D'un côté il voulait profiter du fait que tous les projecteurs étaient tournés vers la Chine, où allaient se dérouler les Jeux olympiques. C'est un coup de pub qui se justifiait pour Liu, qui considérait que le gouvernement, obsédé par le développement économique à tout prix, négligeait nombre de problèmes sociaux, économiques et environnementaux. Cette action était logique, rationnelle et très modérée. Je suis persuadé qu'il n'avait absolument pas prévu que le gouvernement allait le condamner à onze ans de prison. C'est une peine totalement disproportionnée en regard du caractère pacifiste et constructif de la Charte 08. Pékin s'est carrément ridiculisé en lui infligeant une telle sentence.

Il savait qu'il y aurait des conséquences...

Bien sûr, et c'est une personne qui a toujours eu un courage moral indiscutable. Il a toujours osé élever la voix, alors que c'est si difficile de le faire en Chine.

Il a tenté une médiation pour essayer d'éviter le massacre des étudiants de Tiananmen en 1989: ça a été un tournant pour lui?

Comme beaucoup d'autres intellectuels publics passionnés par les idéaux démocratiques à la fin des années 80, il était admiré, courtisé, cité. Après les événements de 1989, tous ont été réduits au silence. Beaucoup ont été désillusionnés au point de considérer que leurs actions n'avaient plus aucun sens. Liu Xiaobo a été harcelé par la police, emprisonné, relâché, critiqué. En poursuivant son action malgré tous ces obstacles, en signant et en initiant de nombreuses pétitions dans les années 90, Liu voulait aussi retrouver la relative célébrité qu'il avait connue avant 1989 en Chine et à l'étranger.

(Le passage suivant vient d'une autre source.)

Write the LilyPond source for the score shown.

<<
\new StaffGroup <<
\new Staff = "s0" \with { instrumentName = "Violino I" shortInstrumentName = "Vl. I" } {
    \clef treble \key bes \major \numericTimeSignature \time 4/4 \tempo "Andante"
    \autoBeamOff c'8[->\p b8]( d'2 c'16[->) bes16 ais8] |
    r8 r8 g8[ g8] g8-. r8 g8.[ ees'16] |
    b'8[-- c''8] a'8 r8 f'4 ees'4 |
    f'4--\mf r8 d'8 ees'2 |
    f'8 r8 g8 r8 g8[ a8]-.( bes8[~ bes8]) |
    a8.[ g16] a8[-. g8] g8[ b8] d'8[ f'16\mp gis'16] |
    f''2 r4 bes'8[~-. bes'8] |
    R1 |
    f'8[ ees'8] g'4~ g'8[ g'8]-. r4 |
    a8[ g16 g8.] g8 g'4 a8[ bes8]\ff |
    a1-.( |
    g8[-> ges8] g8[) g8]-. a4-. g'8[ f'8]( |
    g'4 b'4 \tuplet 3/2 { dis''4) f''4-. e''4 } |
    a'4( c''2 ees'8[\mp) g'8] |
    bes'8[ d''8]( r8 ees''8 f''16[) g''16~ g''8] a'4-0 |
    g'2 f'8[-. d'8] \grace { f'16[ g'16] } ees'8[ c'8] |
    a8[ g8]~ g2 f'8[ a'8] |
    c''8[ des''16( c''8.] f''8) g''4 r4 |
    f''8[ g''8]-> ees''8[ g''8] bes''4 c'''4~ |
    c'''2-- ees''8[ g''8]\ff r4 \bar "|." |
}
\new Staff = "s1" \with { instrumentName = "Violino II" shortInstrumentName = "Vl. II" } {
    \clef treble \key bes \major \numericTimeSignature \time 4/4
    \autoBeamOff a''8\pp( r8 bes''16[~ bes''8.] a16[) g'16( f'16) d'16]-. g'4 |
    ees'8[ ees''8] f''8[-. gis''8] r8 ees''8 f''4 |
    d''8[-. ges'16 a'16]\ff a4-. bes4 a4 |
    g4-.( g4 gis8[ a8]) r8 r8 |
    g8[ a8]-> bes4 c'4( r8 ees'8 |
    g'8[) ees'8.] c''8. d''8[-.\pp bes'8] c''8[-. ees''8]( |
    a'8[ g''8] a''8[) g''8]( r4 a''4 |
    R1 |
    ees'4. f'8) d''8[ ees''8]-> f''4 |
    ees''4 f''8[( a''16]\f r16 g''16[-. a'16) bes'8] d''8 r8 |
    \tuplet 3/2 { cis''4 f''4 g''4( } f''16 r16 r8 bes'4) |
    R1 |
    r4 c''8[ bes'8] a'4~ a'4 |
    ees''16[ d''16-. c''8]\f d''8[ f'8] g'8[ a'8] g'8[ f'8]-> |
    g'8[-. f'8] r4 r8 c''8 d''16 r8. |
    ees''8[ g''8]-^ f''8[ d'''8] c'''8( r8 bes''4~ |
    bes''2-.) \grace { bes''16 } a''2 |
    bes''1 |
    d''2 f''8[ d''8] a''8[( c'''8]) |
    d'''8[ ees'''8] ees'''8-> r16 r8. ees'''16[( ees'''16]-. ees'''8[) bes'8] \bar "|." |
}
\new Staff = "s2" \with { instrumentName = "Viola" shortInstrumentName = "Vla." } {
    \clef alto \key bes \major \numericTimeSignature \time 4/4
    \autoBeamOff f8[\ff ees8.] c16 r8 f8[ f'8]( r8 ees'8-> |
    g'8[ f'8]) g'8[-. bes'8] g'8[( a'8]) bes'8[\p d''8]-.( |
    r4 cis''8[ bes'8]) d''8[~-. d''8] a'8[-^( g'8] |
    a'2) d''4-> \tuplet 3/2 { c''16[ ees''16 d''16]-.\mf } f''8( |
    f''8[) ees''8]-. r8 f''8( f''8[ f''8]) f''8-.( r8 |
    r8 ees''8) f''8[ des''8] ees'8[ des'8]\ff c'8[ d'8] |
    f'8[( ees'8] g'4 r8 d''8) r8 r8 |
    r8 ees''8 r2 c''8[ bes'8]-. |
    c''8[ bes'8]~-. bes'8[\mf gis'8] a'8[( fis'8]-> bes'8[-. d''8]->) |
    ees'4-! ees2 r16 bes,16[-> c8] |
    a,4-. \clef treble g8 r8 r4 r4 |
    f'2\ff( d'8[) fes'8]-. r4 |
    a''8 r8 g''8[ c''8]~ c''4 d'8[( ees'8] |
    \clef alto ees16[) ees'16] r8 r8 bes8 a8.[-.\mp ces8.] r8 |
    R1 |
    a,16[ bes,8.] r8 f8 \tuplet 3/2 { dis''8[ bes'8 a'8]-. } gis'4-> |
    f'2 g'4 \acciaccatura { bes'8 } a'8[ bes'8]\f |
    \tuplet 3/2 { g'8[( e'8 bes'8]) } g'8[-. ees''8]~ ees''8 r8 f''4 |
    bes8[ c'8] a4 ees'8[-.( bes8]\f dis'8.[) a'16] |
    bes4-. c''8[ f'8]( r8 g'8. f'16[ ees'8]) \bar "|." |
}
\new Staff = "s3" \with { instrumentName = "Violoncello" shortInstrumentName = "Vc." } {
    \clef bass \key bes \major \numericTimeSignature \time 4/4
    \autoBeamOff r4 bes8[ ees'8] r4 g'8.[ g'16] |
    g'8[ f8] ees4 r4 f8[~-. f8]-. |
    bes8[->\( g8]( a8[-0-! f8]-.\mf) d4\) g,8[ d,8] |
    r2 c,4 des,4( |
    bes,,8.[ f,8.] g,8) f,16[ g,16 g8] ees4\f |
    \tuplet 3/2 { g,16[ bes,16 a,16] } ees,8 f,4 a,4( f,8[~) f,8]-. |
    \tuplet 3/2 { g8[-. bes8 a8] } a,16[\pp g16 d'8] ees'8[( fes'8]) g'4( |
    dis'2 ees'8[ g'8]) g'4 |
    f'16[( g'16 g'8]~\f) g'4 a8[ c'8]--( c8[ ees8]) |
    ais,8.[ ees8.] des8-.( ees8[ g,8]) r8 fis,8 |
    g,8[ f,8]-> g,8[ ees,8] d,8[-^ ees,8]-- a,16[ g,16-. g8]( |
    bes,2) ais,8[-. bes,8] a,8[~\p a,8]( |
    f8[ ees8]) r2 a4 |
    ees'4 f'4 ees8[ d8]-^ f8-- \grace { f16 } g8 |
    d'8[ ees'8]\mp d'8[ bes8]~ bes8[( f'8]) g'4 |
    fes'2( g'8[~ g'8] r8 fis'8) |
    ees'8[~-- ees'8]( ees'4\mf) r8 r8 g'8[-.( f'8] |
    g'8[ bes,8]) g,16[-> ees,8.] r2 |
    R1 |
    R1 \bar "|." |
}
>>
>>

Il veut contribuer à définir une nouvelle voie pour la Chine alors que Pékin l'en empêche, et ses motivations sont à la fois altruistes et très individualistes.

Cherche-t-il, comme tant d'intellectuels chinois, à devenir un conseiller du gouvernement?

Non. C'est quelqu'un qui veut parler quand les autres se taisent. Dès lors se pose la question de savoir quelle est la vraie place de Liu Xiaobo s'il ne veut pas devenir un conseiller du pouvoir. Pour l'heure, assez tragiquement, sa place est en prison. Cela lui confère un pouvoir qu'aucune autre position pourrait lui donner. Il a d'ailleurs écrit, en 1989, un essai assez connu intitulé «La tragédie d'un héros tragique» qui décrit les tiraillements d'un homme politique qui n'a pas d'autre choix que de se mettre dans une situation où il doit se sacrifier lui-même afin de trouver le pouvoir qui lui permettra d'accomplir son destin. La prison, à l'heure présente, et le Nobel davantage encore, lui confèrent une autorité morale et un pouvoir incomparable.

Il est devenu extrêmement embarrassant pour le pouvoir chinois?

C'est le moins que l'on puisse dire. Par le passé, le PC chinois s'est plusieurs fois demandé s'il est judicieux d'emprisonner des dissidents qui n'utilisent que leur droit de parole, qui n'entreprennent aucune action contre l'Etat et qui n'organisent aucune action collective contre le gouvernement - et Liu Xiaobo fait partie de cette catégorie. Dans son cas, ils ont choisi de l'envoyer en prison, sans doute pour faire un exemple. Mais ils ont fait une énorme erreur.